ACTIVITY 1 – Summarize the Dask DataFrames notebook in two sentences.

TEXT EXCERPT –

# Dask DataFrames

In the last two sections we built computations with dask.delayed and then ran them on a distributed cluster using dask.distributed.  In this section we use Dask.dataframes to build computations for us in the common case of tabuluar computations.  Dask dataframes look and feel like Pandas dataframes but they run on the same infrastructure that powers dask.delayed (indeed some of dask.dataframes are just built with dask.delayed).

In this notebook we use the same stock data as in notebook 1, but now rather than write for loops we let dask.dataframe construct our computations for us.

In [None]:
import os

import dask
import dask.dataframe as dd

df = dd.read_csv(os.path.join('data', 'stocks', 'GOOG', '*.csv'), parse_dates=['timestamp'])
df

In [None]:
%time df.head()

In [None]:
%time df.high.max().compute()

In [None]:
%%time
%matplotlib inline

high = df.groupby(df.timestamp.dt.round('1d')).high.max()
low = df.groupby(df.timestamp.dt.round('1d')).low.min()
spread = high - low
spread.compute().plot(figsize=(10, 5))

### Persist

In [None]:
from dask.distributed import Client, progress
c = Client('localhost:8786')
c

In [None]:
df = df.persist()
progress(df)

In [None]:
len(df)

In [None]:
df = df.set_index('timestamp', sorted=True).persist()

In [None]:
%time df.close.resample('1d').mean().fillna(method='ffill').compute().plot(figsize=(10, 5))

In [None]:
pdf = df.compute()

In [None]:
%%time
pdf.close.resample('1d').mean().fillna(method='ffill').plot(figsize=(10, 5))

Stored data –
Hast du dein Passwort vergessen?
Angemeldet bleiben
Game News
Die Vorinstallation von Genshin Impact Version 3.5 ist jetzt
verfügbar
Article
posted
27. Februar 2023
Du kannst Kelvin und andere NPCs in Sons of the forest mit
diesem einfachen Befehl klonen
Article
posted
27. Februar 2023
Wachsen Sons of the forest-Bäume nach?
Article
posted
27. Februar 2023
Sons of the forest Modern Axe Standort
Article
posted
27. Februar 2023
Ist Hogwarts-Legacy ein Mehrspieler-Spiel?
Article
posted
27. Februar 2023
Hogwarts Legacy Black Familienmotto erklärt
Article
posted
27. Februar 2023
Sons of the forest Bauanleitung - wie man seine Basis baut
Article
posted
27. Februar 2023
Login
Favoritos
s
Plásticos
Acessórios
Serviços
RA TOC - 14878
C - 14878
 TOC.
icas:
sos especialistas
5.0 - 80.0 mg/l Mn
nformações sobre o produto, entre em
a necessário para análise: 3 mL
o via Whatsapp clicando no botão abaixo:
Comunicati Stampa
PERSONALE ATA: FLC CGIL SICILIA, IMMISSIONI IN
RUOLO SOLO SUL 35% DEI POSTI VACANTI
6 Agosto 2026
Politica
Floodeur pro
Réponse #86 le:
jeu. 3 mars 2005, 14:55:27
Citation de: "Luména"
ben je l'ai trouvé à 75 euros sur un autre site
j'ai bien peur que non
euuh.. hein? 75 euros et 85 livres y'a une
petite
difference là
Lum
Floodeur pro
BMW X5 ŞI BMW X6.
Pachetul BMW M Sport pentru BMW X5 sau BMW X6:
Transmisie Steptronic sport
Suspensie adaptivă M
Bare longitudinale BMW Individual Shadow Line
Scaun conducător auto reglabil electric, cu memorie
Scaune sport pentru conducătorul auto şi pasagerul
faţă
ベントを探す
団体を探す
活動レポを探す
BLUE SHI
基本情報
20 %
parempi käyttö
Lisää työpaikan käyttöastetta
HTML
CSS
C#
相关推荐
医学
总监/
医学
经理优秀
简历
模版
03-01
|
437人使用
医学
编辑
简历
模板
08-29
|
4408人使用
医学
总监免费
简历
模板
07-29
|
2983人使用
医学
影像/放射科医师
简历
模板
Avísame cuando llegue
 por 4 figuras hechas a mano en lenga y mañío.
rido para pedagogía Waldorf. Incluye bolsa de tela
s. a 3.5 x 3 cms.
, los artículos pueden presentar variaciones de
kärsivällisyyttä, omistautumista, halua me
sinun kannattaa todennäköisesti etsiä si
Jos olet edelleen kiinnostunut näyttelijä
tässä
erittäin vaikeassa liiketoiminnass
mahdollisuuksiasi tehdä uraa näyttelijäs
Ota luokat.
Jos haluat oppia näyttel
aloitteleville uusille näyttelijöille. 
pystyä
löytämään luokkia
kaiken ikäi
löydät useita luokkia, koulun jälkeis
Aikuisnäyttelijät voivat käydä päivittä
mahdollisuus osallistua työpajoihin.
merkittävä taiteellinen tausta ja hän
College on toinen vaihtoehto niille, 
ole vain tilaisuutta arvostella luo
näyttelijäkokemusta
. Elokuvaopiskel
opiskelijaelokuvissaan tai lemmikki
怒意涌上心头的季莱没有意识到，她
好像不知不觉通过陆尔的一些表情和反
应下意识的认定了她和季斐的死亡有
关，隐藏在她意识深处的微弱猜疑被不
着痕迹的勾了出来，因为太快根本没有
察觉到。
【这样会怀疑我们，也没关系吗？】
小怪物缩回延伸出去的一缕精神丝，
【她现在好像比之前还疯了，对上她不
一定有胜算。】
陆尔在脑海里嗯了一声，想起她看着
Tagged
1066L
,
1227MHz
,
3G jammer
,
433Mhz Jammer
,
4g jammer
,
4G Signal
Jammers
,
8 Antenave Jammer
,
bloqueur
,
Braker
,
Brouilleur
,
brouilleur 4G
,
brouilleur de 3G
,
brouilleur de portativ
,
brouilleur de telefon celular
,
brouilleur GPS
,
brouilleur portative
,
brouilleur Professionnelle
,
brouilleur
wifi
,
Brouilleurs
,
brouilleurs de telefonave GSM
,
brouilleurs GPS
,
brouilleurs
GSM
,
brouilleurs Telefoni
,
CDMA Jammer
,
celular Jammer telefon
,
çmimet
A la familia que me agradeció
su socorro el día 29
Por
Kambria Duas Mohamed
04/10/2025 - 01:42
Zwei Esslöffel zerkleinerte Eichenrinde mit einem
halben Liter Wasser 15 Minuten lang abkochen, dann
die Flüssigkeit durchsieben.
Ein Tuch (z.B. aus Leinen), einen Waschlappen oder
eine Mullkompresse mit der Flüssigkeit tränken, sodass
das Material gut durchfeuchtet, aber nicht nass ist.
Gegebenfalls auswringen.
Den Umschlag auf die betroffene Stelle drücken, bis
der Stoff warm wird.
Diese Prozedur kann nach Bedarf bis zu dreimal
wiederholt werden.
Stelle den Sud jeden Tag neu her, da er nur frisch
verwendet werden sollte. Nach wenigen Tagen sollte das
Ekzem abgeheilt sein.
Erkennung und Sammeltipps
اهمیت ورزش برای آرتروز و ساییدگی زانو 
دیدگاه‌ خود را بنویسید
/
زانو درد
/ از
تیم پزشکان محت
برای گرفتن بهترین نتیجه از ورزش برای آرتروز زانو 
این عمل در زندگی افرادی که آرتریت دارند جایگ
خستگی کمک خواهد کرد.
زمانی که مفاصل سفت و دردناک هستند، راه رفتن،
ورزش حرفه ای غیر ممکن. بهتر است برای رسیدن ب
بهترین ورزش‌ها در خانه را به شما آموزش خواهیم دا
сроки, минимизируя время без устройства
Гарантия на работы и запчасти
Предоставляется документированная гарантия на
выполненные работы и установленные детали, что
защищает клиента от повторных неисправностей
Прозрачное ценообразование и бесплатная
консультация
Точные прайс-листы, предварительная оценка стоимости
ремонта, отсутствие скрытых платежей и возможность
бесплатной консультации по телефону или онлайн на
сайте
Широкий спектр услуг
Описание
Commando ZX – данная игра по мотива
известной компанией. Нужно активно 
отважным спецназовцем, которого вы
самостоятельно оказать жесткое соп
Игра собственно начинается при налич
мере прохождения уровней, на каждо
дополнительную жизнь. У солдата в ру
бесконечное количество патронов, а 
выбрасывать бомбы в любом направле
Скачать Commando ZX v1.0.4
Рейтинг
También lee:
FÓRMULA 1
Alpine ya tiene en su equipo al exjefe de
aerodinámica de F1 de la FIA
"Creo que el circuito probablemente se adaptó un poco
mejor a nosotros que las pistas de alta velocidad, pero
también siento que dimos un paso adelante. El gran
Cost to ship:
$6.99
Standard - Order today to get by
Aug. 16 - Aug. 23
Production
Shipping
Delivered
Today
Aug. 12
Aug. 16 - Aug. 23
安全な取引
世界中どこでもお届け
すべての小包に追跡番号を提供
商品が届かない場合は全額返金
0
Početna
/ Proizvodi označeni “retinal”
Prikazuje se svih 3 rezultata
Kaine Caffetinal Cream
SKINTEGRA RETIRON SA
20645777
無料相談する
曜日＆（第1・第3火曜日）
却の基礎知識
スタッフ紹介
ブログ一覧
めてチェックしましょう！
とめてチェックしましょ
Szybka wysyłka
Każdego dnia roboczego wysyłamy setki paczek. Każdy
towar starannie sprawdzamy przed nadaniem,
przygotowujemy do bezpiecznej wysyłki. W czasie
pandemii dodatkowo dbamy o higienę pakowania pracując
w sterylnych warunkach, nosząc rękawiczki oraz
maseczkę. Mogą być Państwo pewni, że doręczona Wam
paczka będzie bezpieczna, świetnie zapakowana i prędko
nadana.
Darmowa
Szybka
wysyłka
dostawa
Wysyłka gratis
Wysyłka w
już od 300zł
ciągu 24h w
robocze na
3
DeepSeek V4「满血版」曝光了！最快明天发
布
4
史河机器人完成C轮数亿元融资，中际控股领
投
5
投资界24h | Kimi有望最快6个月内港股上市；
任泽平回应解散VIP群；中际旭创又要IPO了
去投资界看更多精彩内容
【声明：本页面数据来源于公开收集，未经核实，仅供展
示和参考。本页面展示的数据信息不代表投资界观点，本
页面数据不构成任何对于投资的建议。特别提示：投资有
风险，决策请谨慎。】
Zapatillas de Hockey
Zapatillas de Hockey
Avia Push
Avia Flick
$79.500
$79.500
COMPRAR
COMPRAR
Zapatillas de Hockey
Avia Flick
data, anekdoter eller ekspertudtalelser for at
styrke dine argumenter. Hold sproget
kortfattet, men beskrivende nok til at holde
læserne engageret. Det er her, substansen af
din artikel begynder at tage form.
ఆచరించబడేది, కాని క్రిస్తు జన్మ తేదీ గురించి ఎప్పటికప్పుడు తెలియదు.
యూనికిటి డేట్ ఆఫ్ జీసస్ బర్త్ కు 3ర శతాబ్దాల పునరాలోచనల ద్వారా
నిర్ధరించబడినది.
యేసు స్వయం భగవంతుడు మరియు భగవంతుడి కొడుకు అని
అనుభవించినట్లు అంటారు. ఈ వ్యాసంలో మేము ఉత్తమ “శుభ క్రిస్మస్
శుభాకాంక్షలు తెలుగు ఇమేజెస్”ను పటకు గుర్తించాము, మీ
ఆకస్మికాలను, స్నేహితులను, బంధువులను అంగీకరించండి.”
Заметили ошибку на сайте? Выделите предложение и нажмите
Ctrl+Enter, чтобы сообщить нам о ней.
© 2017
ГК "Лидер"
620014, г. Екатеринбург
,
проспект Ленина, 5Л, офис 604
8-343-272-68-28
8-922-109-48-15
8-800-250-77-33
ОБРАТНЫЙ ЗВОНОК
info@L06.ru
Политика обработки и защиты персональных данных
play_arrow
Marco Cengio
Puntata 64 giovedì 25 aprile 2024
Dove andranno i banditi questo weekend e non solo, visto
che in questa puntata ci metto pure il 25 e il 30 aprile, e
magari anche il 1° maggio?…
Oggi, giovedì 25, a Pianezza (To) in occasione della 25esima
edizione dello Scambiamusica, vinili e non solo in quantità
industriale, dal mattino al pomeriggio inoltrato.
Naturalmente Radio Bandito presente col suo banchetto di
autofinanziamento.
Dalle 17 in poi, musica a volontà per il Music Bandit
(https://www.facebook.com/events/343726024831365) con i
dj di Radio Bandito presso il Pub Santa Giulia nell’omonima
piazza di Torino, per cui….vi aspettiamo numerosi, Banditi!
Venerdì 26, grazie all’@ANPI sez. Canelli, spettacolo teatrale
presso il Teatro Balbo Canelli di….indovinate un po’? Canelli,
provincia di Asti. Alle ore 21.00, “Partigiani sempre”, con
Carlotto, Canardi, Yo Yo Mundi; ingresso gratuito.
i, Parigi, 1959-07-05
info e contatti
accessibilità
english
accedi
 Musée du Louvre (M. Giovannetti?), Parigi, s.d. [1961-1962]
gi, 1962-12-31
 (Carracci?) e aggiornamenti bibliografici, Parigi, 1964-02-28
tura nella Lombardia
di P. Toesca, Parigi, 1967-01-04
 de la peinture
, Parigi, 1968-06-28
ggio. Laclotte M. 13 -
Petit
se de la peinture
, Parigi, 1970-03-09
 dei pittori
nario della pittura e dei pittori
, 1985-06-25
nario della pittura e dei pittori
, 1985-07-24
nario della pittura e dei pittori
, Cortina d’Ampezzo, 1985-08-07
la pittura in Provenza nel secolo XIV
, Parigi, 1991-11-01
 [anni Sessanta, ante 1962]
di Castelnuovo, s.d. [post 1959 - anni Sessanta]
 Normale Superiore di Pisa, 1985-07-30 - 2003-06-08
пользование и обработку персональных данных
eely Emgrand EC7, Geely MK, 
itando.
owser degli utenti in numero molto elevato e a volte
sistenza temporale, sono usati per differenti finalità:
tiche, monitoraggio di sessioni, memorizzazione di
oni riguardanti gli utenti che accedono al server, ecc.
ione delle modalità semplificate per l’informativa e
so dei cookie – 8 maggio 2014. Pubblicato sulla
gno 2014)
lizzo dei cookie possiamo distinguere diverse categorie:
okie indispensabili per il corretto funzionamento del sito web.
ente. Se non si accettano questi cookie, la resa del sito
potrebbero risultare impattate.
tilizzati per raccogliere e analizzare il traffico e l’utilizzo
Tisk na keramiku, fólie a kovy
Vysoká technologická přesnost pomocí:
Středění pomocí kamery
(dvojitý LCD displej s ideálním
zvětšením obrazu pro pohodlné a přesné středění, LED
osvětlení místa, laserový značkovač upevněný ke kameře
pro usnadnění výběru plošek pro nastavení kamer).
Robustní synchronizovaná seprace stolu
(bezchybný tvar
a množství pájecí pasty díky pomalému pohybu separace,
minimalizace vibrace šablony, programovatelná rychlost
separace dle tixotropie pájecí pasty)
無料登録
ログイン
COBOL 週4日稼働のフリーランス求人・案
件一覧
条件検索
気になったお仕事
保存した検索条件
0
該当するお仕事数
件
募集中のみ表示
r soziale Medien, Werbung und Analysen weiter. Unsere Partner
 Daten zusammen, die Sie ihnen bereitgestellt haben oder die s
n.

ACTIVITY 2 – List every line in the records that contains the word "данных".

ANSWER BOX 1 – Dask dataframes build tabular computations for the user, and they look and feel like Pandas dataframes while running on the same infrastructure that powers dask.delayed. The notebook works with the same stock data as notebook 1, but instead of writing for loops it lets dask.dataframe construct the computations.

ANSWER BOX 2 –
Политика обработки и защиты персональных данных
пользование и обработку персональных данных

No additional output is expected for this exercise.